Transcription initiation is closer to gene regulation. Measure this with RNApol2 on DNA or using ChIP;

- Measure actual rates of transcription as this is the direct output of gene regulation
- Looking for the recognition of promoters by RNAP2
- A single gene can be studied over different time periods, to see when RNAP accumulates in a paused stance


What did ChIP uncover in regard to RNAP2 binding?

- RNAP2 sits at the promoter waiting for another signal
- The TF recruits RNAP early, but it doesn't transcribe, so it is ready to transcribe at very short notice


Nuclear run-on assay (similar principle to ChIP):

- Transcription in vivo, but performed in vitro
- Lyse two cells on ice (one in the un-induced state, the other induced)
- Pellet nuclei
- Add NTPs (one radioactively labelled) and buffer to nuclei
- Incubate at 37 degrees for several minutes
- Isolate radio-labelled RNA
- The output is a reflection of the amount of transcription occurring in your gene of interest
- Only the transcripts that have already been bound by RNAP will transcribe, so the only ones we will pick up are the rounds of transcription that have already started


Nuclear run-off:

- Similar experiment all performed in vitro



- Cross link protein to DNA in living cells with formaldehyde
- Break open cells and shear DNA
- Add primary antibody of interest
- Add antibody binding beads
- Immunoprecipitate to enrich for fragments bound by protein of interest
- Reverse cross-links and treat with proteinase K (remove protein component, and left with DNA fragments bound by RNAP)
- Detect and quantify precipitate DNA through PCR and hybridisation methods


eg) One gene, A, and want to know the occupancy of RNAP at different conditions:

- Primers will amplify up the fragments
- You know that your target DNA under non-induced conditions will give you a small band (little bit of RNAP)
- Under induced conditions you will get a larger band, as there will be more RNAP bound at the promoter
- This is a measure of transcription rates, because it is looking at RNAP sitting at the promoter


ChIP can be performed on a genome wide scale:

- Do the same experiment using sequencing libraries, remove the PCR step and replace with a next generation sequence
- Make a sequencing library that you can run on a platform
- Measure the level of every fragment RNAP is bound to
- A density of map is produced with the density of reads across the genome
- Complements RNAseq, but looking at specific elements of the transcription process


Transcriptional fusion:

- Reporter genes (gfp, or GUS etc) are fused to promoters of gene of interest
- Indirect measure of transcription by measuring reporter gene product
- Qualitative cell or tissue specific expression, but not quantitation
- Which parts of the promoter are important for the expression of your gene of interest? (slowly chop down the promoter region)

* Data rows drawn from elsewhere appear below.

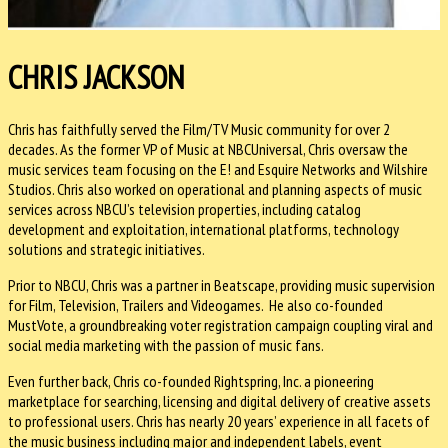
CHRIS JACKSON
Chris has faithfully served the Film/TV Music community for over 2
decades. As the former VP of Music at NBCUniversal, Chris oversaw the
music services team focusing on the E! and Esquire Networks and Wilshire
Studios. Chris also worked on operational and planning aspects of music
services across NBCU’s television properties, including catalog
development and exploitation, international platforms, technology
solutions and strategic initiatives.
Prior to NBCU, Chris was a partner in Beatscape, providing music supervision
for Film, Television, Trailers and Videogames. He also co-founded
MustVote, a groundbreaking voter registration campaign coupling viral and
social media marketing with the passion of music fans.
Even further back, Chris co-founded Rightspring, Inc. a pioneering
marketplace for searching, licensing and digital delivery of creative assets
to professional users. Chris has nearly 20 years’ experience in all facets of
the music business including major and independent labels, event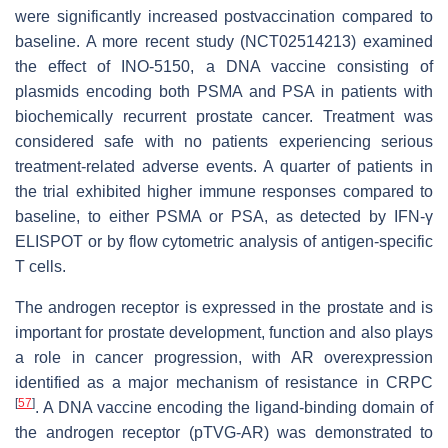
were significantly increased postvaccination compared to
baseline. A more recent study (NCT02514213) examined
the effect of INO-5150, a DNA vaccine consisting of
plasmids encoding both PSMA and PSA in patients with
biochemically recurrent prostate cancer. Treatment was
considered safe with no patients experiencing serious
treatment-related adverse events. A quarter of patients in
the trial exhibited higher immune responses compared to
baseline, to either PSMA or PSA, as detected by IFN-γ
ELISPOT or by flow cytometric analysis of antigen-specific
T cells.
The androgen receptor is expressed in the prostate and is
important for prostate development, function and also plays
a role in cancer progression, with AR overexpression
identified as a major mechanism of resistance in CRPC
[
57
]
. A DNA vaccine encoding the ligand-binding domain of
the androgen receptor (pTVG-AR) was demonstrated to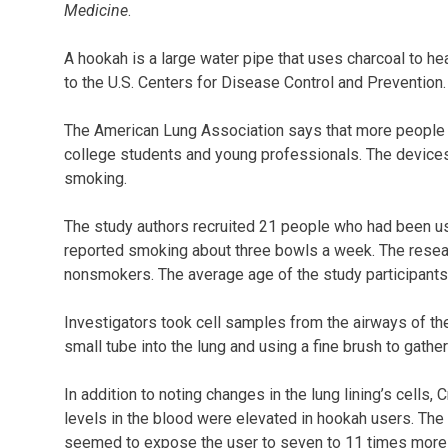
Medicine
.
A hookah is a large water pipe that uses charcoal to h
to the U.S. Centers for Disease Control and Prevention.
The American Lung Association says that more people 
college students and young professionals. The devices
smoking.
The study authors recruited 21 people who had been usi
reported smoking about three bowls a week. The resea
nonsmokers. The average age of the study participant
Investigators took cell samples from the airways of the
small tube into the lung and using a fine brush to gather
In addition to noting changes in the lung lining’s cells
levels in the blood were elevated in hookah users. The
seemed to expose the user to seven to 11 times more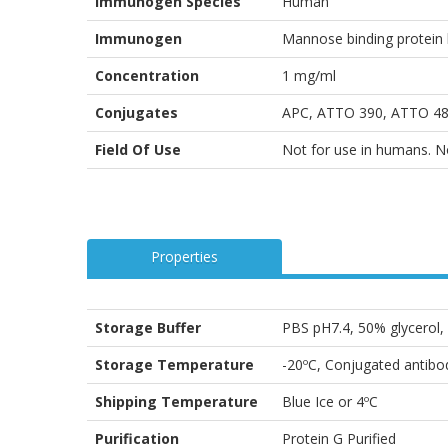
Immunogen Species
Human
Immunogen
Mannose binding protein 
Concentration
1 mg/ml
Conjugates
APC, ATTO 390, ATTO 488
Field Of Use
Not for use in humans. Not
Properties
Storage Buffer
PBS pH7.4, 50% glycerol
Storage Temperature
-20ºC, Conjugated antibod
Shipping Temperature
Blue Ice or 4ºC
Purification
Protein G Purified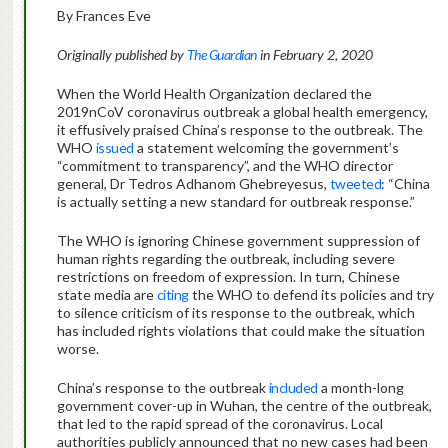
By Frances Eve
Originally published by
The Guardian
in February 2, 2020
When the World Health Organization declared the
2019nCoV coronavirus outbreak a global health emergency,
it effusively praised China’s response to the outbreak. The
WHO
issued
a statement welcoming the government’s
“commitment to transparency”, and the WHO director
general, Dr Tedros Adhanom Ghebreyesus,
tweeted
: “China
is actually setting a new standard for outbreak response.”
The WHO is ignoring Chinese government suppression of
human rights regarding the outbreak, including severe
restrictions on freedom of expression. In turn, Chinese
state media are
citing
the WHO to defend its policies and try
to silence criticism of its response to the outbreak, which
has included rights violations that could make the situation
worse.
China’s response to the outbreak
included
a month-long
government cover-up in Wuhan, the centre of the outbreak,
that led to the rapid spread of the coronavirus. Local
authorities publicly announced that no new cases had been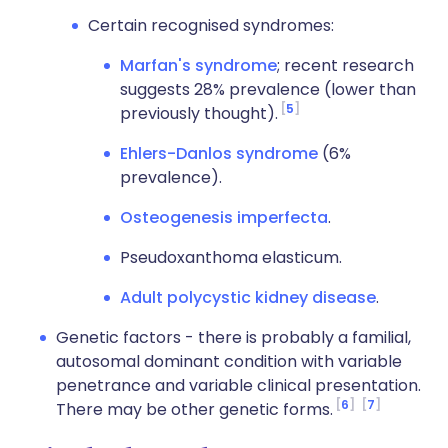
Certain recognised syndromes:
Marfan's syndrome
; recent research
suggests 28% prevalence (lower than
5
previously thought).
Ehlers-Danlos syndrome
(6%
prevalence).
Osteogenesis imperfecta
.
Pseudoxanthoma elasticum.
Adult polycystic kidney disease
.
Genetic factors - there is probably a familial,
autosomal dominant condition with variable
penetrance and variable clinical presentation.
6
7
There may be other genetic forms.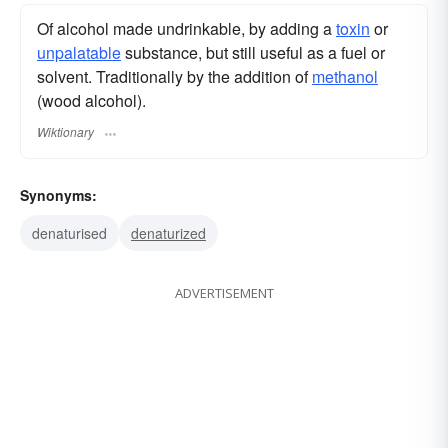
Of alcohol made undrinkable, by adding a
toxin
or
unpalatable
substance, but still useful as a fuel or
solvent. Traditionally by the addition of
methanol
(wood alcohol).
Wiktionary
Synonyms:
denaturised
denaturized
ADVERTISEMENT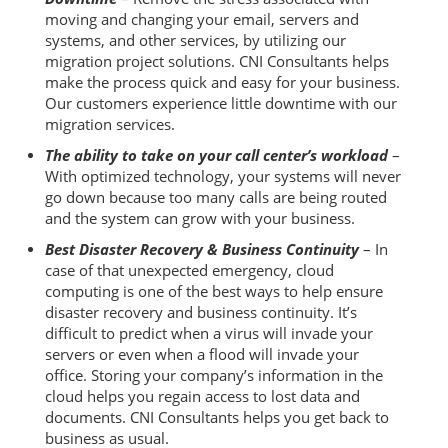
moving and changing your email, servers and
systems, and other services, by utilizing our
migration project solutions. CNI Consultants helps
make the process quick and easy for your business.
Our customers experience little downtime with our
migration services.
The ability to take on your call center’s workload
–
With optimized technology, your systems will never
go down because too many calls are being routed
and the system can grow with your business.
Best Disaster Recovery & Business Continuity
– In
case of that unexpected emergency, cloud
computing is one of the best ways to help ensure
disaster recovery and business continuity. It’s
difficult to predict when a virus will invade your
servers or even when a flood will invade your
office. Storing your company’s information in the
cloud helps you regain access to lost data and
documents. CNI Consultants helps you get back to
business as usual.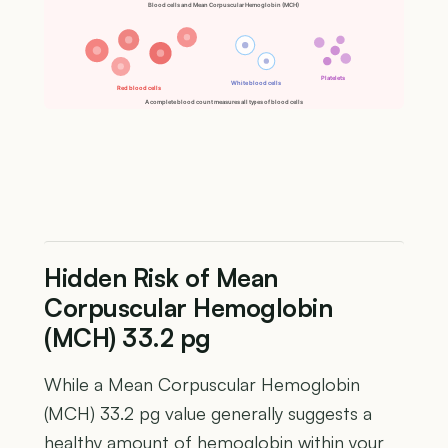
Blood cells and Mean Corpuscular Hemoglobin (MCH)
Platelets
White blood cells
Red blood cells
A complete blood count measures all types of blood cells
Hidden Risk of Mean
Corpuscular Hemoglobin
(MCH) 33.2 pg
While a Mean Corpuscular Hemoglobin
(MCH) 33.2 pg value generally suggests a
healthy amount of hemoglobin within your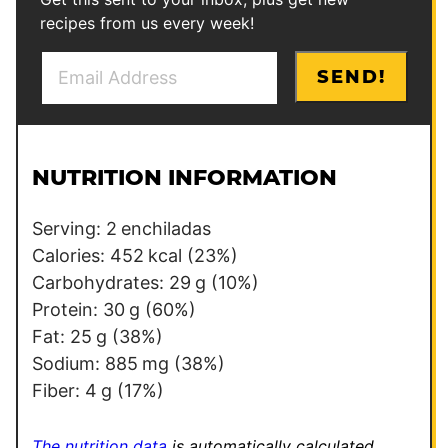
recipes from us every week!
E
P
SEND!
m
o
a
s
i
t
l
P
NUTRITION INFORMATION
*
e
r
Serving:
2
enchiladas
m
Calories:
452
kcal
(23%)
a
Carbohydrates:
29
g
(10%)
l
Protein:
30
g
(60%)
i
Fat:
25
g
(38%)
n
Sodium:
885
mg
(38%)
k
Fiber:
4
g
(17%)
P
e
The nutrition data
is automatically calculated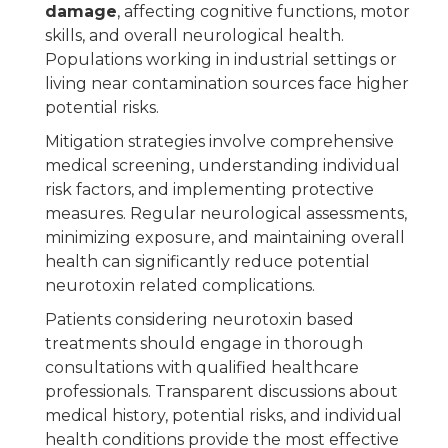
damage
, affecting cognitive functions, motor
skills, and overall neurological health.
Populations working in industrial settings or
living near contamination sources face higher
potential risks.
Mitigation strategies involve comprehensive
medical screening, understanding individual
risk factors, and implementing protective
measures. Regular neurological assessments,
minimizing exposure, and maintaining overall
health can significantly reduce potential
neurotoxin related complications.
Patients considering neurotoxin based
treatments should engage in thorough
consultations with qualified healthcare
professionals. Transparent discussions about
medical history, potential risks, and individual
health conditions provide the most effective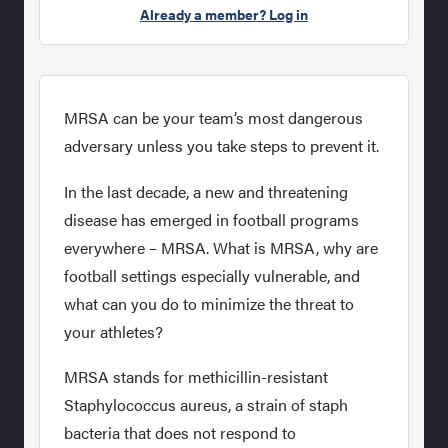
Already a member? Log in
MRSA can be your team’s most dangerous
adversary unless you take steps to prevent it.
In the last decade, a new and threatening
disease has emerged in football programs
everywhere – MRSA. What is MRSA, why are
football settings especially vulnerable, and
what can you do to minimize the threat to
your athletes?
MRSA stands for methicillin-resistant
Staphylococcus aureus, a strain of staph
bacteria that does not respond to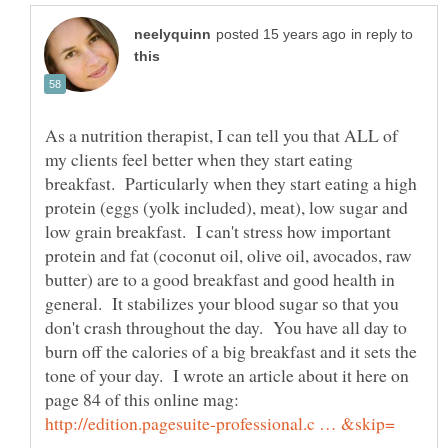
in reply to
As a nutrition therapist, I can tell you that ALL of
my clients feel better when they start eating
breakfast. Particularly when they start eating a high
protein (eggs (yolk included), meat), low sugar and
low grain breakfast. I can't stress how important
protein and fat (coconut oil, olive oil, avocados, raw
butter) are to a good breakfast and good health in
general. It stabilizes your blood sugar so that you
don't crash throughout the day. You have all day to
burn off the calories of a big breakfast and it sets the
tone of your day. I wrote an article about it here on
page 84 of this online mag: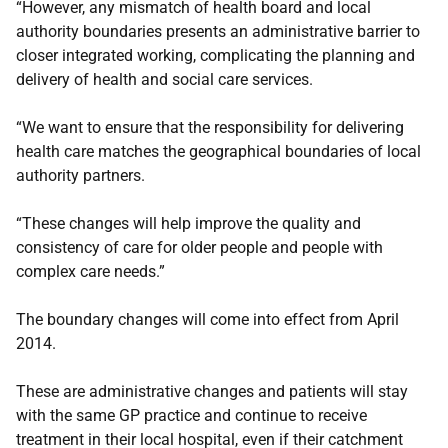
“However, any mismatch of health board and local
authority boundaries presents an administrative barrier to
closer integrated working, complicating the planning and
delivery of health and social care services.
“We want to ensure that the responsibility for delivering
health care matches the geographical boundaries of local
authority partners.
“These changes will help improve the quality and
consistency of care for older people and people with
complex care needs.”
The boundary changes will come into effect from April
2014.
These are administrative changes and patients will stay
with the same GP practice and continue to receive
treatment in their local hospital, even if their catchment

Protein abundance and protein function:

- Wester blots, immunoprecipitation
- Enzyme activity and immunfluoresecence and epitope tags


Proteomic approach:

- Separate total protein content by two dimensional gel electrophoresis, identify proteins by mass spectrometry
- This is two dimensional separation of proteins


Protein interaction studies:

- Proteins usually operate in complexes
- The gene of interest is translationally fused to TAP-tag, purify and then detect
- Calmodulin beads pull out the interacting factors as a pure protein complex
- Mass spec will determine exactly what proteins are acting
- Temporal and spatial investigation


Gene expression in whole organisms:

- Tagging proteins in the embryo can allow us to understand proteins involved in cell development over time
- Spatial changes in gene expression related to localisation and specification


Measuring expression in the context of regulation:

- DNA to RNA to the cytoplasm where proteins are expressed that perform a specific action.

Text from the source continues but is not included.